• _Work item_
Return, word for word, the stretch of the material from its first line through the line containing "-0.250999, 0.963716, -0.088815]]", with both of those lines included.

------ Materials provided

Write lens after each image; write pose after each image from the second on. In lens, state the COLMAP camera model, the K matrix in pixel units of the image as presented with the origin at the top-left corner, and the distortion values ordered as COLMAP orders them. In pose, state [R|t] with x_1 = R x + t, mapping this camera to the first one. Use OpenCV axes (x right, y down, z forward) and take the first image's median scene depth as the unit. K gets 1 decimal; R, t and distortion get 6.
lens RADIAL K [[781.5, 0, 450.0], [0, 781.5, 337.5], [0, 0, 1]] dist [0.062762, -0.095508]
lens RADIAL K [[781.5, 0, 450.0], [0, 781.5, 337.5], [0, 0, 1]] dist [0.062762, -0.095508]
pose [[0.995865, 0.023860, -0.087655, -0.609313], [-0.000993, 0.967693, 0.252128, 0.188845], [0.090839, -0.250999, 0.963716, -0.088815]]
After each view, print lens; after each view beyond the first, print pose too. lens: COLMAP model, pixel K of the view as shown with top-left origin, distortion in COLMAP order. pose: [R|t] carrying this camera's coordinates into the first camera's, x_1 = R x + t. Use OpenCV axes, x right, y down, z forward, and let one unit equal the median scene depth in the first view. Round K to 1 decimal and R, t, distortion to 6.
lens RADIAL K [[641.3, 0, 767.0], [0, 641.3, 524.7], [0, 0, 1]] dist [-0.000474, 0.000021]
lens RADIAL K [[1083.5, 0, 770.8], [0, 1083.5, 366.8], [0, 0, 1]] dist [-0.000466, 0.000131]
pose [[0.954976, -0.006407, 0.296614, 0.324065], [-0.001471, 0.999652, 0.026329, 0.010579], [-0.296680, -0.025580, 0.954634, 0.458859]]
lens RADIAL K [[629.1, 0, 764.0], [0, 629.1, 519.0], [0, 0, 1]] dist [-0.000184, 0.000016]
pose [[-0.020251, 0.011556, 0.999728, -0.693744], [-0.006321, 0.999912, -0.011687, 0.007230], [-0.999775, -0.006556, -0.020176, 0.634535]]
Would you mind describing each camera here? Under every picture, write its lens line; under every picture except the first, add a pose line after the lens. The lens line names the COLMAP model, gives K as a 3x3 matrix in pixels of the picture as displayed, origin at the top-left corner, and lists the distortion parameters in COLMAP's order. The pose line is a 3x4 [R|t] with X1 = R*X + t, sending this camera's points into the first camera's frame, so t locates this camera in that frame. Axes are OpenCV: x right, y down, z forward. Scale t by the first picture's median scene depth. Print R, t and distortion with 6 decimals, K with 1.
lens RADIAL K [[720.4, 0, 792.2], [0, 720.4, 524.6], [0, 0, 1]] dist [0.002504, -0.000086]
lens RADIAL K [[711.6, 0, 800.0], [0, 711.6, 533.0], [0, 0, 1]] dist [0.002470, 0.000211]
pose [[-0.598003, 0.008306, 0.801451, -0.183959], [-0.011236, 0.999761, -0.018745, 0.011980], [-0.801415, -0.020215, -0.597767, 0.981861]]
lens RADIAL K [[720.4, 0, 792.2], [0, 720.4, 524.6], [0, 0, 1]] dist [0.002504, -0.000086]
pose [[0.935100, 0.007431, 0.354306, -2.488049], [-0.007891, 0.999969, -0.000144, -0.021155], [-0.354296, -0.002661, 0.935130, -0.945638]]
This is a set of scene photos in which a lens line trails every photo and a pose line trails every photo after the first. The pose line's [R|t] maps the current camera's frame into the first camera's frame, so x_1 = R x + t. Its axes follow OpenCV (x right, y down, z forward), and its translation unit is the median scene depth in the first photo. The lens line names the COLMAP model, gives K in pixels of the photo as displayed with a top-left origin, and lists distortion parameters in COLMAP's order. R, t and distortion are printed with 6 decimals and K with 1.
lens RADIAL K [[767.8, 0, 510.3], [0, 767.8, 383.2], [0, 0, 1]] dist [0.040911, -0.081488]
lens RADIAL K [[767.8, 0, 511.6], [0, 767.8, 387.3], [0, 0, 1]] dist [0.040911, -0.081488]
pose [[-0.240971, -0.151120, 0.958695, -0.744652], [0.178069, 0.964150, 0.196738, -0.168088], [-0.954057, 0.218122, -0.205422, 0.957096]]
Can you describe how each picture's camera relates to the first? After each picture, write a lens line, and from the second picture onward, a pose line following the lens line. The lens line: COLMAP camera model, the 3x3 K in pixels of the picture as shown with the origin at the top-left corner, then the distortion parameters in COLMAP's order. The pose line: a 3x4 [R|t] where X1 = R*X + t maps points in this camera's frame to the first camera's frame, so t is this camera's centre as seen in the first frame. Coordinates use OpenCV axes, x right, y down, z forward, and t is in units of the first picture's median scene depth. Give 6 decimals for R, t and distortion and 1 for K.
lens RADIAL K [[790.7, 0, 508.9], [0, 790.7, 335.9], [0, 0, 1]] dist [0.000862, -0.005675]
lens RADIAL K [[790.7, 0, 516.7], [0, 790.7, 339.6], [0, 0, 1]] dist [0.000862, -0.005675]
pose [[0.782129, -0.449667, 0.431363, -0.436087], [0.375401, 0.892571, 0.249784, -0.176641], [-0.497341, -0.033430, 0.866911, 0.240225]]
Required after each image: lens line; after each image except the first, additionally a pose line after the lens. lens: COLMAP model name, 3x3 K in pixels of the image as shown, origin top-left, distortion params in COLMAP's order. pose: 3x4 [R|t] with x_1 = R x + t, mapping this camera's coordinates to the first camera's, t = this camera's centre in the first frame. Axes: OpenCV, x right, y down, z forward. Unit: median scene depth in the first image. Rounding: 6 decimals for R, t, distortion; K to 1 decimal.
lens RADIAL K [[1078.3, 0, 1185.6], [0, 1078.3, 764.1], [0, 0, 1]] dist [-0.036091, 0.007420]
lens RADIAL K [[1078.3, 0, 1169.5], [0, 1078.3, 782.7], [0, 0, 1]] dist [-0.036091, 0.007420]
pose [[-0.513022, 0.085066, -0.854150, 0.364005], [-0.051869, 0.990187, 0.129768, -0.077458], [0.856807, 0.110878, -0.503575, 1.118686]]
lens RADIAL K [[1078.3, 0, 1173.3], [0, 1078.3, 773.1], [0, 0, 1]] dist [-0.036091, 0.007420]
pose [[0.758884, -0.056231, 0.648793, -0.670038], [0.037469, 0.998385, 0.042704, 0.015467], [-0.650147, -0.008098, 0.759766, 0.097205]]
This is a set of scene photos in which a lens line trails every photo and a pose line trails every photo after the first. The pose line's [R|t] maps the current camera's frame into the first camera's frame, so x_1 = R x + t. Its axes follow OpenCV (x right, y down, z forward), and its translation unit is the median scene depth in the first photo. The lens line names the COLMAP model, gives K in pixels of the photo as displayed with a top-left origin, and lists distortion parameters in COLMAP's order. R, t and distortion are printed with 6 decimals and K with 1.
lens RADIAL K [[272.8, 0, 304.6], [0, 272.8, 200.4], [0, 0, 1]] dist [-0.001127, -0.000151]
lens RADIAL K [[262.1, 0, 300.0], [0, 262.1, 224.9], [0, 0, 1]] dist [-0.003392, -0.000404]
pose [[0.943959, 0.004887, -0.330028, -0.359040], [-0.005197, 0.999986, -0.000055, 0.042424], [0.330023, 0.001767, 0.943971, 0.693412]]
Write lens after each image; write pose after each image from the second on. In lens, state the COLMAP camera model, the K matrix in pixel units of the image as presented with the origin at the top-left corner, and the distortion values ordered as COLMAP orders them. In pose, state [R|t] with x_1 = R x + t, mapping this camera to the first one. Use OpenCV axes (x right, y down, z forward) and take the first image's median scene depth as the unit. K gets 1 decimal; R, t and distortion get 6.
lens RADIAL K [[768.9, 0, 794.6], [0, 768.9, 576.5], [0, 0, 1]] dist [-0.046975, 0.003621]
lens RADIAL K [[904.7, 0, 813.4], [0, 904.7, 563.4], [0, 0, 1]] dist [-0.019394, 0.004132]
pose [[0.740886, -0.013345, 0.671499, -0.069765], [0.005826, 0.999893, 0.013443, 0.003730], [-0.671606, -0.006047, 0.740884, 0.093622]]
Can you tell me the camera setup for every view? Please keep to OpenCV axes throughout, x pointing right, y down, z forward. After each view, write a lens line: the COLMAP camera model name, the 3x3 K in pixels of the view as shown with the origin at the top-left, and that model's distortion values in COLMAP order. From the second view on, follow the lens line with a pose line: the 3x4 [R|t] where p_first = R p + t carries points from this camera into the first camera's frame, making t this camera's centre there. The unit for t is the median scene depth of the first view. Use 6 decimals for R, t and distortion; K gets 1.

------------

• _Answer space_
Write lens after each image; write pose after each image from the second on. In lens, state the COLMAP camera model, the K matrix in pixel units of the image as presented with the origin at the top-left corner, and the distortion values ordered as COLMAP orders them. In pose, state [R|t] with x_1 = R x + t, mapping this camera to the first one. Use OpenCV axes (x right, y down, z forward) and take the first image's median scene depth as the unit. K gets 1 decimal; R, t and distortion get 6.
lens RADIAL K [[781.5, 0, 450.0], [0, 781.5, 337.5], [0, 0, 1]] dist [0.062762, -0.095508]
lens RADIAL K [[781.5, 0, 450.0], [0, 781.5, 337.5], [0, 0, 1]] dist [0.062762, -0.095508]
pose [[0.995865, 0.023860, -0.087655, -0.609313], [-0.000993, 0.967693, 0.252128, 0.188845], [0.090839, -0.250999, 0.963716, -0.088815]]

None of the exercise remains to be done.